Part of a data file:

>>>

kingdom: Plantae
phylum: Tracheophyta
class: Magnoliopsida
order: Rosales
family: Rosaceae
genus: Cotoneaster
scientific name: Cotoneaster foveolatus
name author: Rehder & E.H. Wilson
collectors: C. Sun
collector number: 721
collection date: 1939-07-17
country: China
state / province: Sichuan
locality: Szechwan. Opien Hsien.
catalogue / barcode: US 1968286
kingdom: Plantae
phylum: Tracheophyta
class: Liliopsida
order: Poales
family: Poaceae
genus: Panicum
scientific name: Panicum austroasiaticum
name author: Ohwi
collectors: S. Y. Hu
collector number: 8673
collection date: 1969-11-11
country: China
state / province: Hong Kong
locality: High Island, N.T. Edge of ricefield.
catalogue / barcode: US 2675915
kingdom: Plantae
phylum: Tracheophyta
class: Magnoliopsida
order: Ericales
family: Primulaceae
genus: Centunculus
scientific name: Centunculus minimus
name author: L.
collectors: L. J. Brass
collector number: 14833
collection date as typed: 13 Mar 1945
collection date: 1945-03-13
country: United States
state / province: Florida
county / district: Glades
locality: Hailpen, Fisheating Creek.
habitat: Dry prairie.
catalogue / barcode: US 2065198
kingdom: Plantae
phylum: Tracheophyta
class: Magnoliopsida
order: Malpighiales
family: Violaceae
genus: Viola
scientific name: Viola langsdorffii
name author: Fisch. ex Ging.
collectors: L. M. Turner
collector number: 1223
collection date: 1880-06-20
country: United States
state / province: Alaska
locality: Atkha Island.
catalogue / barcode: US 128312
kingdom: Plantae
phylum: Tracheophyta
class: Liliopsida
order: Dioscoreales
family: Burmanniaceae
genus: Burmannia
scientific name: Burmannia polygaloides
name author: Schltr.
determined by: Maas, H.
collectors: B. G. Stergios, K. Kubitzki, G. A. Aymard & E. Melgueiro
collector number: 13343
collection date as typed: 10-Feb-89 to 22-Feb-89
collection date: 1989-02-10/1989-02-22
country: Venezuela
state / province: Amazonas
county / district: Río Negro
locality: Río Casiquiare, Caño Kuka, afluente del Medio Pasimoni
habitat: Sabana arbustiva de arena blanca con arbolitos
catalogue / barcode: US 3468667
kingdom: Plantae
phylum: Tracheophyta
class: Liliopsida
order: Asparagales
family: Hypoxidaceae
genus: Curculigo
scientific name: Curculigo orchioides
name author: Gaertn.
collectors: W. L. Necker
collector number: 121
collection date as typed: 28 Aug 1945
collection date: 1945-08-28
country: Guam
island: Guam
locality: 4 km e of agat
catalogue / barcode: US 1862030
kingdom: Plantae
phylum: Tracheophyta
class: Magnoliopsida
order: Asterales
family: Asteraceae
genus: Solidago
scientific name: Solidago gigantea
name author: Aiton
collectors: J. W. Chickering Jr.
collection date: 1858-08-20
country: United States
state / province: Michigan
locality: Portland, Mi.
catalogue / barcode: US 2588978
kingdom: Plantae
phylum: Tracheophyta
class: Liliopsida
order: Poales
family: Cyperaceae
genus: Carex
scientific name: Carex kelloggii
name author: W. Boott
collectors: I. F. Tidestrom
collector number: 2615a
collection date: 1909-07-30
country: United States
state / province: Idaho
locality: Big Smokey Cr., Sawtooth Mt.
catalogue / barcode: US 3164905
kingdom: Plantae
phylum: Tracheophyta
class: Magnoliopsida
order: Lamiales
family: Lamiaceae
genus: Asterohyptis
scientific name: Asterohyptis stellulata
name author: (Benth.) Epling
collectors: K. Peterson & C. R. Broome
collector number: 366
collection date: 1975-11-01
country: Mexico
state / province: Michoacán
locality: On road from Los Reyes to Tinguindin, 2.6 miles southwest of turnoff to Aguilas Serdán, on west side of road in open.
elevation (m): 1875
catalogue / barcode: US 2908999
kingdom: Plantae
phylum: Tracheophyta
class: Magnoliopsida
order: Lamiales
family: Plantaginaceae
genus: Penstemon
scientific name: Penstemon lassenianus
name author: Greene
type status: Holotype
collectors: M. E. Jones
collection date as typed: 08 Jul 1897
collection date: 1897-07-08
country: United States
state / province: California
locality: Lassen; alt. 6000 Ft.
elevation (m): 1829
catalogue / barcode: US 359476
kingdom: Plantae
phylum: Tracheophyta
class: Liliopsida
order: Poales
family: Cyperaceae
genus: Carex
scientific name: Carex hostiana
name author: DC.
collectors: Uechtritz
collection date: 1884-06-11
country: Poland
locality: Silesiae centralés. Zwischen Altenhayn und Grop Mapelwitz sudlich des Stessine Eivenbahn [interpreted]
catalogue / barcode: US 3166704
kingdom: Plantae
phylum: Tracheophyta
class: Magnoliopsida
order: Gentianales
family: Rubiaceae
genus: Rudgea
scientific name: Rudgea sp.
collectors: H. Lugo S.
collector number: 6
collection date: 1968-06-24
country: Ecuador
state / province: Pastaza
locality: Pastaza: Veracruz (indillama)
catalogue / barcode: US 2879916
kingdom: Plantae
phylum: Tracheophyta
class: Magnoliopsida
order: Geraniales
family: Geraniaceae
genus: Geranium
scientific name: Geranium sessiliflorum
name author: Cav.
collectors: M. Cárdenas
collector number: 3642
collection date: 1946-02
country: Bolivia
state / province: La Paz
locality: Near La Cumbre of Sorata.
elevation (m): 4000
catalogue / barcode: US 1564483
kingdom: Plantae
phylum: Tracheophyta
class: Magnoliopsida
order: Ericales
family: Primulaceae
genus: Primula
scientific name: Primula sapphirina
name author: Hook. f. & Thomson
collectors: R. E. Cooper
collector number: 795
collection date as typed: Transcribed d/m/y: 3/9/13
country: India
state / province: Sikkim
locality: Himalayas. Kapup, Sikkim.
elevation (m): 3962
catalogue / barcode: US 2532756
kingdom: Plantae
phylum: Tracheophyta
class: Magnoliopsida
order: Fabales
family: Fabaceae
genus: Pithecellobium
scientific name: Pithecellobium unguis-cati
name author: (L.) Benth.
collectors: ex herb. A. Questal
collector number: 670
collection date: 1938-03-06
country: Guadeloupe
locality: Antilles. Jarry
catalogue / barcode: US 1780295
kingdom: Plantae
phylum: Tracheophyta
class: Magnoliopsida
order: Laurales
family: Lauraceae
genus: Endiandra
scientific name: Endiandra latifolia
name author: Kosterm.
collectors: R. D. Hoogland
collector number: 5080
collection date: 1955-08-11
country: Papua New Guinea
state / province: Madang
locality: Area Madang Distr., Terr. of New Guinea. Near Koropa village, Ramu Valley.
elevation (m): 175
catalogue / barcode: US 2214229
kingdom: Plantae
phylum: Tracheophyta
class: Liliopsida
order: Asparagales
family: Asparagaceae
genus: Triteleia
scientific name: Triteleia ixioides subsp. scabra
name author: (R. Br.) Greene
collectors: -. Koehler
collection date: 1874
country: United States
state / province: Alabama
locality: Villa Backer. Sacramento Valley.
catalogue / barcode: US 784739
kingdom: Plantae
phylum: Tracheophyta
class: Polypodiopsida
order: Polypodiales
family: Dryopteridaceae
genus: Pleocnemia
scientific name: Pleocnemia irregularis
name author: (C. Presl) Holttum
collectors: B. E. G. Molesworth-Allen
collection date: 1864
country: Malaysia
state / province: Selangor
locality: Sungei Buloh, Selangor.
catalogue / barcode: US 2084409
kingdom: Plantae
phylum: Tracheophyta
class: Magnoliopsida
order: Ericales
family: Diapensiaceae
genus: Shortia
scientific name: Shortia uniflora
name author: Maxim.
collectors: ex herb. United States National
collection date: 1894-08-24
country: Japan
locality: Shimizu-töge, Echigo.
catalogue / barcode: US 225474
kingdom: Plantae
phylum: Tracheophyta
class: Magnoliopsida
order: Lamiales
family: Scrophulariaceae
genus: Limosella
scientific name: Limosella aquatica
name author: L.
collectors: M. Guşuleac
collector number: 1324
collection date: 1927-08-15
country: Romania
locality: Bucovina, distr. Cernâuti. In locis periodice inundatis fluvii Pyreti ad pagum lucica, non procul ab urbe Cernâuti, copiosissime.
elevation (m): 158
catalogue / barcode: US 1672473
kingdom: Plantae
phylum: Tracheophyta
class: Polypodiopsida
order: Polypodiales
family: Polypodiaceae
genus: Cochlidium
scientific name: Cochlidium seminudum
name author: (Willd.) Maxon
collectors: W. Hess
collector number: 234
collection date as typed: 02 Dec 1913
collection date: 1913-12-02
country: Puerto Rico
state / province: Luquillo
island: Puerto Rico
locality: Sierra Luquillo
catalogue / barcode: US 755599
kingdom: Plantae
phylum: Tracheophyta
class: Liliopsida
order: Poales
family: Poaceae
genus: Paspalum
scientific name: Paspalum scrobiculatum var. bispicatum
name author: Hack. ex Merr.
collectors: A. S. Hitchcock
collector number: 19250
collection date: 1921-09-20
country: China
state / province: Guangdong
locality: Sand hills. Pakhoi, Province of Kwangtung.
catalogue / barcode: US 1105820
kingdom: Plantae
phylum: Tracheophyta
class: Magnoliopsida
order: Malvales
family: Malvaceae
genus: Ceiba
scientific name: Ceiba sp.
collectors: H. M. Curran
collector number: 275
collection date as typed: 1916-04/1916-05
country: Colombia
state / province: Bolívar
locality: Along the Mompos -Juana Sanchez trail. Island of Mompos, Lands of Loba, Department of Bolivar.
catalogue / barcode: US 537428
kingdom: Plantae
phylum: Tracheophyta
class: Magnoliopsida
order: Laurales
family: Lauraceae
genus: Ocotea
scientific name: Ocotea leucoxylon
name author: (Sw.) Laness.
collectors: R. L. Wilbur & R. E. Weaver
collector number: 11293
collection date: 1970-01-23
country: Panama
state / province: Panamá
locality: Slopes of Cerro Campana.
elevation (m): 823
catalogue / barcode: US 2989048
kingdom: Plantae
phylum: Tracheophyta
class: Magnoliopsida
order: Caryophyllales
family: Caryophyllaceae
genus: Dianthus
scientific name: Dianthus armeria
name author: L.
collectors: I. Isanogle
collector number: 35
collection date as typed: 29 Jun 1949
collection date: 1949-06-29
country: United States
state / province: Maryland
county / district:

<<<

**Problem description:**
Lay out the stretch of lines from the one containing "collector number: 13343" through the one containing "locality: Río Casiquiare, Caño" as a numbered list, skipping any blank lines.

**Final answer:**
1. collector number: 13343
2. collection date as typed: 10-Feb-89 to 22-Feb-89
3. collection date: 1989-02-10/1989-02-22
4. country: Venezuela
5. state / province: Amazonas
6. county / district: Río Negro
7. locality: Río Casiquiare, Caño Kuka, afluente del Medio Pasimoni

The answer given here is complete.